When should I use the Kubernetes over the Celery and Local Executor?

For which cases should I use the Kubernetes Executor over the Celery and Local Executors?

Out of the box, Astronomer supports the Local, Celery, and Kubernetes executors.

Local:

  • Everything runs on the same pod as the scheduler for the local executor (“single box” approach).
  • Because of that, the local executor is not very resource intensive and is great for anything involving dev environments or other types of “lightly used” environments

Celery:

  • Using the Celery executor, you can run dedicated worker pods for your tasks
  • You can add/remove the number of pods as well as modify the resources on each one
  • Each worker on Astronomer is the same; for that deployment.
  • Deploys are also handled gracefully. In the event of a code push when on the celery executor, jobs will run until the worker termination grace period (when they’ll be marked as zombies).
  • Celery executor also gives you access to ephemeral storage for your pods

Kubernetes:

  • Each task on the Kubernetes executor gets its own pod, which allows you to pass an executor_config in your task params. This lets you assign resources at the task level by passing an executor_config
# Sample config
test_config = {"KubernetesExecutor": {"request_memory": "8Gi", "limit_memory": "8Gi", "request_cpu": "10Gi", "limit_cpu": "10Gi"}}
...

# Pass config into task
run_compute = PythonOperator(
        task_id='run_model',
        provide_context=True,
        executor_config=test_config,
        python_callable=h.jira_functions.jira_completed_tickets
    )


  • Since each task is a pod, it is managed independently of the code deploys. This is great for longer running tasks as users can push new code without fear of interrupting that task
  • However, because each task is its own pod, they make take a little time to start.

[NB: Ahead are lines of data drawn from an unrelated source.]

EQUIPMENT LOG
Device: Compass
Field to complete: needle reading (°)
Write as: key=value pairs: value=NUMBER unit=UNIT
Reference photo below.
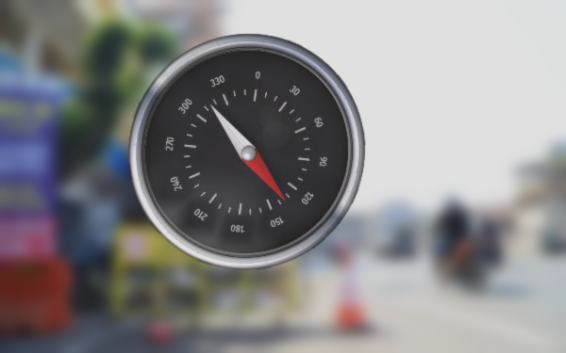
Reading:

In summary, the Celery executor is a great fit for any environment where the tasks are “similar” and you can find a configuration for the worker that fits all sizes, or for any tasks that need to run quickly (since the workers are “always on”).

The Kubernetes executor is great for dags that have really different requirements between tasks (e.g, the first task may be a sensor that only requires a few resources, but the downstream tasks have to run on your GPU node pool with a higher CPU request). It’s also great for environments with long running tasks and users pushing code when jobs are running (since there is no grace period concept).

In the near future, Astronomer will have an option for KEDA autoscaling on Celery, combining a lot of the great features between Kubernetes executor and Celery executor.

2 Likes

Hi virajparekh,
do you already know when KEDA will be available for Astronomer users? I would really like to use the function, because I need several workers to process my Airflow Tasks at night. During the day, however, the workers have little to do.

Hi @Jonnyblacklabel - we are doing some final testing around it. Which customer are you with? We can make sure to keep you in the loop around beta testing and timelines.

Hi virajparekh, thanks for your answer. i’m with get:traction.
I have registered here in the forum with my private github account

1 Like

Hey @virajparekh,
I just wanted to ask if there’s been any news on the KEDA Operator?
Thank you :slight_smile: